▶ EXERCISE PROMPT
Only one stretch of the data should be retyped: the lines from the line containing "assign AD_CLK_N_IC = (P_COUNTER_ENABLE" through the line containing "Y1686772D01*". Keep pictures out of it.

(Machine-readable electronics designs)
..............................
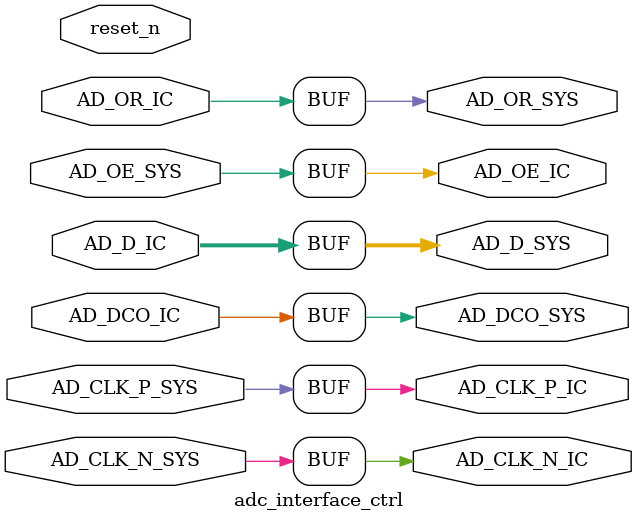
<source format=v>
module adc_interface_ctrl
#(
    parameter P_COUNTER_ENABLE = 0
)
(
    input wire reset_n              ,

    output wire        AD_CLK_P_IC  ,
    output wire        AD_CLK_N_IC  ,
    input  wire [13:0] AD_D_IC      ,
    input  wire        AD_DCO_IC    ,
    output wire        AD_OE_IC     ,
    input  wire        AD_OR_IC     ,

    input  wire        AD_CLK_P_SYS ,
    input  wire        AD_CLK_N_SYS ,
    output wire [13:0] AD_D_SYS     ,
    output wire        AD_DCO_SYS   ,
    input  wire        AD_OE_SYS    ,
    output wire        AD_OR_SYS
);

    reg [13:0] counter;

    always@(posedge AD_CLK_P_SYS) begin
        if (!reset_n)
            counter <= 14'b0;
        else
            counter <= counter + 1'b1;
    end

    assign AD_CLK_P_IC = (P_COUNTER_ENABLE == 0) ? AD_CLK_P_SYS : 1'b0;
    assign AD_CLK_N_IC = (P_COUNTER_ENABLE == 0) ? AD_CLK_N_SYS : 1'b0;
    assign AD_D_SYS    = (P_COUNTER_ENABLE == 0) ? AD_D_IC : counter;
    assign AD_DCO_SYS  = (P_COUNTER_ENABLE == 0) ? AD_DCO_IC : AD_CLK_P_SYS;
    assign AD_OE_IC    = (P_COUNTER_ENABLE == 0) ? AD_OE_SYS : 1'b0;
    assign AD_OR_SYS   = (P_COUNTER_ENABLE == 0) ? AD_OR_IC : 1'b0;

endmodule
</source>
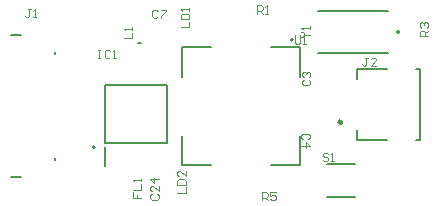
<source format=gbr>
%TF.GenerationSoftware,Altium Limited,Altium Designer,20.2.5 (213)*%
G04 Layer_Color=65535*
%FSLAX26Y26*%
%MOIN*%
%TF.SameCoordinates,0FE6C2C3-B7F4-45EC-A48D-0F423D7CACB9*%
%TF.FilePolarity,Positive*%
%TF.FileFunction,Legend,Top*%
%TF.Part,Single*%
G01*
G75*
%TA.AperFunction,NonConductor*%
%ADD38C,0.005000*%
%ADD39C,0.003937*%
%ADD50C,0.011811*%
%ADD51C,0.007874*%
D38*
X2577362Y1747126D02*
Y1780590D01*
Y1747126D02*
X2675788D01*
X2577362Y1949882D02*
Y1983346D01*
X2675788D01*
X2774212Y1747126D02*
X2787992D01*
Y1983346D01*
X2774212D02*
X2787992D01*
X2444890Y2038102D02*
X2681110D01*
X2444890Y2175898D02*
X2681110D01*
X2288139Y2055497D02*
X2386563D01*
Y1957071D02*
Y2055497D01*
Y1661797D02*
Y1760221D01*
X2288139Y1661797D02*
X2386563D01*
X1992863D02*
X2091289D01*
X1992863D02*
Y1760221D01*
Y1957071D02*
Y2055497D01*
X2091289D01*
X1569370Y2033228D02*
Y2041102D01*
Y1678898D02*
Y1686772D01*
X1423700Y2096220D02*
X1455196D01*
X1423700Y1623780D02*
X1455196D01*
D39*
X2390450Y2089000D02*
X2395041D01*
X2404225Y2098183D01*
X2395041Y2107367D01*
X2390450D01*
X2404225Y2098183D02*
X2418000D01*
Y2116550D02*
Y2125734D01*
Y2121142D01*
X2390450D01*
X2395041Y2116550D01*
X2368100Y2095174D02*
Y2072215D01*
X2372691Y2067624D01*
X2381875D01*
X2386466Y2072215D01*
Y2095174D01*
X2395650Y2067624D02*
X2404833D01*
X2400242D01*
Y2095174D01*
X2395650Y2090582D01*
X2480367Y1699958D02*
X2475775Y1704550D01*
X2466592D01*
X2462000Y1699958D01*
Y1695367D01*
X2466592Y1690775D01*
X2475775D01*
X2480367Y1686183D01*
Y1681592D01*
X2475775Y1677000D01*
X2466592D01*
X2462000Y1681592D01*
X2489550Y1677000D02*
X2498734D01*
X2494142D01*
Y1704550D01*
X2489550Y1699958D01*
X2260000Y1545000D02*
Y1572550D01*
X2273775D01*
X2278367Y1567958D01*
Y1558775D01*
X2273775Y1554183D01*
X2260000D01*
X2269183D02*
X2278367Y1545000D01*
X2305917Y1572550D02*
X2287550D01*
Y1558775D01*
X2296734Y1563367D01*
X2301325D01*
X2305917Y1558775D01*
Y1549592D01*
X2301325Y1545000D01*
X2292142D01*
X2287550Y1549592D01*
X2813000Y2093000D02*
X2785450D01*
Y2106775D01*
X2790041Y2111367D01*
X2799225D01*
X2803817Y2106775D01*
Y2093000D01*
Y2102183D02*
X2813000Y2111367D01*
X2790041Y2120550D02*
X2785450Y2125142D01*
Y2134325D01*
X2790041Y2138917D01*
X2794633D01*
X2799225Y2134325D01*
Y2129734D01*
Y2134325D01*
X2803817Y2138917D01*
X2808408D01*
X2813000Y2134325D01*
Y2125142D01*
X2808408Y2120550D01*
X2243000Y2168000D02*
Y2195550D01*
X2256775D01*
X2261367Y2190959D01*
Y2181775D01*
X2256775Y2177183D01*
X2243000D01*
X2252183D02*
X2261367Y2168000D01*
X2270550D02*
X2279734D01*
X2275142D01*
Y2195550D01*
X2270550Y2190959D01*
X1977450Y1570000D02*
X2005000D01*
Y1588367D01*
X1977450Y1597550D02*
X2005000D01*
Y1611325D01*
X2000408Y1615917D01*
X1982042D01*
X1977450Y1611325D01*
Y1597550D01*
X2005000Y1643467D02*
Y1625100D01*
X1986633Y1643467D01*
X1982042D01*
X1977450Y1638876D01*
Y1629692D01*
X1982042Y1625100D01*
X1989450Y2122000D02*
X2017000D01*
Y2140367D01*
X1989450Y2149550D02*
X2017000D01*
Y2163325D01*
X2012408Y2167917D01*
X1994042D01*
X1989450Y2163325D01*
Y2149550D01*
X2017000Y2177100D02*
Y2186284D01*
Y2181692D01*
X1989450D01*
X1994042Y2177100D01*
X1798450Y2086000D02*
X1826000D01*
Y2104367D01*
Y2113550D02*
Y2122734D01*
Y2118142D01*
X1798450D01*
X1803042Y2113550D01*
X2612367Y2021550D02*
X2603183D01*
X2607775D01*
Y1998592D01*
X2603183Y1994000D01*
X2598592D01*
X2594000Y1998592D01*
X2639917Y1994000D02*
X2621550D01*
X2639917Y2012367D01*
Y2016958D01*
X2635325Y2021550D01*
X2626142D01*
X2621550Y2016958D01*
X1488367Y2182550D02*
X1479183D01*
X1483775D01*
Y2159592D01*
X1479183Y2155000D01*
X1474592D01*
X1470000Y2159592D01*
X1497550Y2155000D02*
X1506734D01*
X1502142D01*
Y2182550D01*
X1497550Y2177959D01*
X1712000Y2046550D02*
X1721183D01*
X1716592D01*
Y2019000D01*
X1712000D01*
X1721183D01*
X1753325Y2041958D02*
X1748734Y2046550D01*
X1739550D01*
X1734958Y2041958D01*
Y2023592D01*
X1739550Y2019000D01*
X1748734D01*
X1753325Y2023592D01*
X1762509Y2019000D02*
X1771692D01*
X1767100D01*
Y2046550D01*
X1762509Y2041958D01*
X1829450Y1572367D02*
Y1554000D01*
X1843225D01*
Y1563183D01*
Y1554000D01*
X1857000D01*
X1829450Y1581550D02*
X1857000D01*
Y1599917D01*
Y1609100D02*
Y1618284D01*
Y1613692D01*
X1829450D01*
X1834042Y1609100D01*
X1892042Y1566367D02*
X1887450Y1561775D01*
Y1552592D01*
X1892042Y1548000D01*
X1910408D01*
X1915000Y1552592D01*
Y1561775D01*
X1910408Y1566367D01*
X1915000Y1593917D02*
Y1575550D01*
X1896633Y1593917D01*
X1892042D01*
X1887450Y1589325D01*
Y1580142D01*
X1892042Y1575550D01*
X1915000Y1616876D02*
X1887450D01*
X1901225Y1603100D01*
Y1621467D01*
X1912367Y2176959D02*
X1907775Y2181550D01*
X1898592D01*
X1894000Y2176959D01*
Y2158592D01*
X1898592Y2154000D01*
X1907775D01*
X1912367Y2158592D01*
X1921550Y2181550D02*
X1939917D01*
Y2176959D01*
X1921550Y2158592D01*
Y2154000D01*
X2413959Y1748633D02*
X2418550Y1753225D01*
Y1762408D01*
X2413959Y1767000D01*
X2395592D01*
X2391000Y1762408D01*
Y1753225D01*
X2395592Y1748633D01*
X2391000Y1725675D02*
X2418550D01*
X2404775Y1739450D01*
Y1721083D01*
X2398041Y1947367D02*
X2393450Y1942775D01*
Y1933592D01*
X2398041Y1929000D01*
X2416408D01*
X2421000Y1933592D01*
Y1942775D01*
X2416408Y1947367D01*
X2398041Y1956550D02*
X2393450Y1961142D01*
Y1970325D01*
X2398041Y1974917D01*
X2402633D01*
X2407225Y1970325D01*
Y1965734D01*
Y1970325D01*
X2411817Y1974917D01*
X2416408D01*
X2421000Y1970325D01*
Y1961142D01*
X2416408Y1956550D01*
D50*
X2524213Y1806181D02*
G03*
X2524213Y1806181I-3937J0D01*
G01*
D51*
X2716937Y2107000D02*
G03*
X2716937Y2107000I-3937J0D01*
G01*
X2362942Y2080104D02*
G03*
X2362942Y2080104I-3937J0D01*
G01*
X1702992Y1722244D02*
G03*
X1702992Y1722244I-3937J0D01*
G01*
X1846094Y2069694D02*
X1857906D01*
X2474756Y1668118D02*
X2569244D01*
X2474756Y1557882D02*
X2569244D01*
X1736142Y1737756D02*
Y1928700D01*
X1943858D01*
Y1737756D02*
Y1928700D01*
X1736142Y1737756D02*
X1943858D01*
X1737440Y1659016D02*
Y1723976D01*
%TF.MD5,098a5e61d14c26f895bbaf97000f4667*%
M02*

</source>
..............................
▶ WRITTEN ANSWER
    assign AD_CLK_N_IC = (P_COUNTER_ENABLE == 0) ? AD_CLK_N_SYS : 1'b0;
    assign AD_D_SYS    = (P_COUNTER_ENABLE == 0) ? AD_D_IC : counter;
    assign AD_DCO_SYS  = (P_COUNTER_ENABLE == 0) ? AD_DCO_IC : AD_CLK_P_SYS;
    assign AD_OE_IC    = (P_COUNTER_ENABLE == 0) ? AD_OE_SYS : 1'b0;
    assign AD_OR_SYS   = (P_COUNTER_ENABLE == 0) ? AD_OR_IC : 1'b0;

endmodule
</source>
<source format=gbr>
%TF.GenerationSoftware,Altium Limited,Altium Designer,20.2.5 (213)*%
G04 Layer_Color=65535*
%FSLAX26Y26*%
%MOIN*%
%TF.SameCoordinates,0FE6C2C3-B7F4-45EC-A48D-0F423D7CACB9*%
%TF.FilePolarity,Positive*%
%TF.FileFunction,Legend,Top*%
%TF.Part,Single*%
G01*
G75*
%TA.AperFunction,NonConductor*%
%ADD38C,0.005000*%
%ADD39C,0.003937*%
%ADD50C,0.011811*%
%ADD51C,0.007874*%
D38*
X2577362Y1747126D02*
Y1780590D01*
Y1747126D02*
X2675788D01*
X2577362Y1949882D02*
Y1983346D01*
X2675788D01*
X2774212Y1747126D02*
X2787992D01*
Y1983346D01*
X2774212D02*
X2787992D01*
X2444890Y2038102D02*
X2681110D01*
X2444890Y2175898D02*
X2681110D01*
X2288139Y2055497D02*
X2386563D01*
Y1957071D02*
Y2055497D01*
Y1661797D02*
Y1760221D01*
X2288139Y1661797D02*
X2386563D01*
X1992863D02*
X2091289D01*
X1992863D02*
Y1760221D01*
Y1957071D02*
Y2055497D01*
X2091289D01*
X1569370Y2033228D02*
Y2041102D01*
Y1678898D02*
Y1686772D01*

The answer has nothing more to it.